- _JOB_:
The output should be identical to the entries that follow.

□ □ □ □ □ □ □

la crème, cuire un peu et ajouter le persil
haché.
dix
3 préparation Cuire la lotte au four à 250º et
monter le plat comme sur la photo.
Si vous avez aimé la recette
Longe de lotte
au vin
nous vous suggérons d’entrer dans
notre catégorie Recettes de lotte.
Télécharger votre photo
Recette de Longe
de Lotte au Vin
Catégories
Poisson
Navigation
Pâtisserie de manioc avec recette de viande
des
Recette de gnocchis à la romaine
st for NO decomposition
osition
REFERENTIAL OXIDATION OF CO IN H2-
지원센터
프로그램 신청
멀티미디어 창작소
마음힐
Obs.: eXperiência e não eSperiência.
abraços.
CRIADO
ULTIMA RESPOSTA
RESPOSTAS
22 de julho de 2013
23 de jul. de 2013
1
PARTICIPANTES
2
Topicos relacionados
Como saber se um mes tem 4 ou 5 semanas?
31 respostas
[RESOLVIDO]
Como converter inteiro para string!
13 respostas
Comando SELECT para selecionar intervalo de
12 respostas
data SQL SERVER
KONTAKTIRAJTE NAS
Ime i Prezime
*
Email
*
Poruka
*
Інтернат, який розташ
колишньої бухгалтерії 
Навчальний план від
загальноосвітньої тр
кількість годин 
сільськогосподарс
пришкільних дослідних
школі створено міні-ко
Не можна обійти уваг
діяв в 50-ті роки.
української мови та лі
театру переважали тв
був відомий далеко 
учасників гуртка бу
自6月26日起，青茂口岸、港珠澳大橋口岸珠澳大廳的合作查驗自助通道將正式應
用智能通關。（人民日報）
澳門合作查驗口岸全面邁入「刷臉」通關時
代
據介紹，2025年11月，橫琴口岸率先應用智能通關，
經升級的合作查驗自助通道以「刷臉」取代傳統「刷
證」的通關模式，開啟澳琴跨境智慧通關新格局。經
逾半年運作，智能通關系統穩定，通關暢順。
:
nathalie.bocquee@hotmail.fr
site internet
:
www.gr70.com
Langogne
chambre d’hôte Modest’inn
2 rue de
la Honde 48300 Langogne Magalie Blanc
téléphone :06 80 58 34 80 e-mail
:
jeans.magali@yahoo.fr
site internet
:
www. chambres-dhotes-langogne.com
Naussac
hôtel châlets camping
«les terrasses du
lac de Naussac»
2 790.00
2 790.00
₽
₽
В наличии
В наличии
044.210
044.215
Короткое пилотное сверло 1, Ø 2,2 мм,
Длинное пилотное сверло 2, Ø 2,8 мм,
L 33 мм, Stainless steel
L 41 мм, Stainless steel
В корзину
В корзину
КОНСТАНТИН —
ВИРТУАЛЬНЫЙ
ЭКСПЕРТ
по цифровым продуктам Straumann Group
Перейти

□ □ □ □ □ □ □

- _WRITTEN ANSWER_:
la crème, cuire un peu et ajouter le persil
haché.
dix
3 préparation Cuire la lotte au four à 250º et
monter le plat comme sur la photo.
Si vous avez aimé la recette
Longe de lotte
au vin
nous vous suggérons d’entrer dans
notre catégorie Recettes de lotte.
Télécharger votre photo
Recette de Longe
de Lotte au Vin
Catégories
Poisson
Navigation
Pâtisserie de manioc avec recette de viande
des
Recette de gnocchis à la romaine
st for NO decomposition
osition
REFERENTIAL OXIDATION OF CO IN H2-
지원센터
프로그램 신청
멀티미디어 창작소
마음힐
Obs.: eXperiência e não eSperiência.
abraços.
CRIADO
ULTIMA RESPOSTA
RESPOSTAS
22 de julho de 2013
23 de jul. de 2013
1
PARTICIPANTES
2
Topicos relacionados
Como saber se um mes tem 4 ou 5 semanas?
31 respostas
[RESOLVIDO]
Como converter inteiro para string!
13 respostas
Comando SELECT para selecionar intervalo de
12 respostas
data SQL SERVER
KONTAKTIRAJTE NAS
Ime i Prezime
*
Email
*
Poruka
*
Інтернат, який розташ
колишньої бухгалтерії 
Навчальний план від
загальноосвітньої тр
кількість годин 
сільськогосподарс
пришкільних дослідних
школі створено міні-ко
Не можна обійти уваг
діяв в 50-ті роки.
української мови та лі
театру переважали тв
був відомий далеко 
учасників гуртка бу
自6月26日起，青茂口岸、港珠澳大橋口岸珠澳大廳的合作查驗自助通道將正式應
用智能通關。（人民日報）
澳門合作查驗口岸全面邁入「刷臉」通關時
代
據介紹，2025年11月，橫琴口岸率先應用智能通關，
經升級的合作查驗自助通道以「刷臉」取代傳統「刷
證」的通關模式，開啟澳琴跨境智慧通關新格局。經
逾半年運作，智能通關系統穩定，通關暢順。
:
nathalie.bocquee@hotmail.fr
site internet
:
www.gr70.com
Langogne
chambre d’hôte Modest’inn
2 rue de
la Honde 48300 Langogne Magalie Blanc
téléphone :06 80 58 34 80 e-mail
:
jeans.magali@yahoo.fr
site internet
:
www. chambres-dhotes-langogne.com
Naussac
hôtel châlets camping
«les terrasses du
lac de Naussac»
2 790.00
2 790.00
₽
₽
В наличии
В наличии
044.210
044.215
Короткое пилотное сверло 1, Ø 2,2 мм,
Длинное пилотное сверло 2, Ø 2,8 мм,
L 33 мм, Stainless steel
L 41 мм, Stainless steel
В корзину
В корзину
КОНСТАНТИН —
ВИРТУАЛЬНЫЙ
ЭКСПЕРТ
по цифровым продуктам Straumann Group
Перейти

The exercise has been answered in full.